Успех модернизации в конечном итоге зависит от правовой культуры общества, от принятия или непринятия правовых предписаний обществом, от совместимости или несовместимости их с общественным сознанием.

Право решает главную задачу любой модернизации — способствует появлению её социального субъекта, без которого успешное проведение модернизации представляется невозможным.

Право — органическая часть общества, оно неотделимо от моральных, культурных, духовных его основ. В то же время оно само формирует правовую культуру общества, определяет его нравственную атмосферу. Право выступает как бы в двух ипостасях при проведении модернизации: оно одновременно является одним из самых главных инструментов модернизации и основным её объектом, поскольку без осовременивания правовых норм невозможно упрочение совершенных в обществе изменений.

Правовая модернизация в России имеет свои особенности, которые основываются на специфическом российском менталитете. В менталитете любой нации откладываются её исторический опыт, обстоятельства, сопутствовавшие её формированию и развитию. Это своеобразная память народа о прошлом, определяющая стереотипы поведения той или иной нации.

• [УСЛОВИЕ ЗАДАНИЯ]:
Ответьте на вопросы по фрагменту о правовой модернизации.
1. От чего в конечном итоге зависит успех модернизации?
2. В каких двух ипостасях выступает право при проведении модернизации?
3. На чём основываются особенности правовой модернизации в России?
Записи для работы не понадобятся.

• [ВЫДЕРЖКИ ИЗ ЗАПИСЕЙ]:
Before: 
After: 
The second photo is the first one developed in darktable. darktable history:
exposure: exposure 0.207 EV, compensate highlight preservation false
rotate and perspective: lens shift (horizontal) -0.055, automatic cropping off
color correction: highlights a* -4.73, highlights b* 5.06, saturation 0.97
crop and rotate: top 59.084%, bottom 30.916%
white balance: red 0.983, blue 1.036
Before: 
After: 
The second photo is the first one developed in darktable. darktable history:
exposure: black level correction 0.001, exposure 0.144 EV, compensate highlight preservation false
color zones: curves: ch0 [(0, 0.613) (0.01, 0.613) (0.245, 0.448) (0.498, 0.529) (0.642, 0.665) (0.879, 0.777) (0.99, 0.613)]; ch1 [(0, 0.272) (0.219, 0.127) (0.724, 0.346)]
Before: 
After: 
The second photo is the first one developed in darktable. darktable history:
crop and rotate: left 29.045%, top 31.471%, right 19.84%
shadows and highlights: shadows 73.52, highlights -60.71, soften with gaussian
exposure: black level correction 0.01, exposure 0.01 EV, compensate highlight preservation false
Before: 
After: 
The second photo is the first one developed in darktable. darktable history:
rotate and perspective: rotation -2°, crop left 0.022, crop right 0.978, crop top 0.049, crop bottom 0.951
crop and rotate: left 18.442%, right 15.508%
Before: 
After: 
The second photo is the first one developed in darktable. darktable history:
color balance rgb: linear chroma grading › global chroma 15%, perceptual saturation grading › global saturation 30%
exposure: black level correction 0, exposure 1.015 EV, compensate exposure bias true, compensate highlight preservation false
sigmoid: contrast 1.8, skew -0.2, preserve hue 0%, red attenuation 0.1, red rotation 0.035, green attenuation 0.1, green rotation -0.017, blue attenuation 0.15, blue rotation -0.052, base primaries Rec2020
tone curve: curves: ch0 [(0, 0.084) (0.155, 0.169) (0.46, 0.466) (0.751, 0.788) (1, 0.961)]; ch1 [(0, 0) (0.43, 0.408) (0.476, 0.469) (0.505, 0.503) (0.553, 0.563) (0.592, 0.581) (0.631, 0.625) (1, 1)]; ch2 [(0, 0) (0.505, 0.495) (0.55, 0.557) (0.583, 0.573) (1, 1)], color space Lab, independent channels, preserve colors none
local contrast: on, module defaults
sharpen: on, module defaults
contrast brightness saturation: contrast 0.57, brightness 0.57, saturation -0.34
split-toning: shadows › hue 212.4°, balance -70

• [ОЖИДАЕМЫЙ ОТВЕТ]:
1. От правовой культуры общества, от принятия или непринятия правовых предписаний обществом, от совместимости или несовместимости их с общественным сознанием.
2. Право одновременно является одним из самых главных инструментов модернизации и основным её объектом.
3. На специфическом российском менталитете.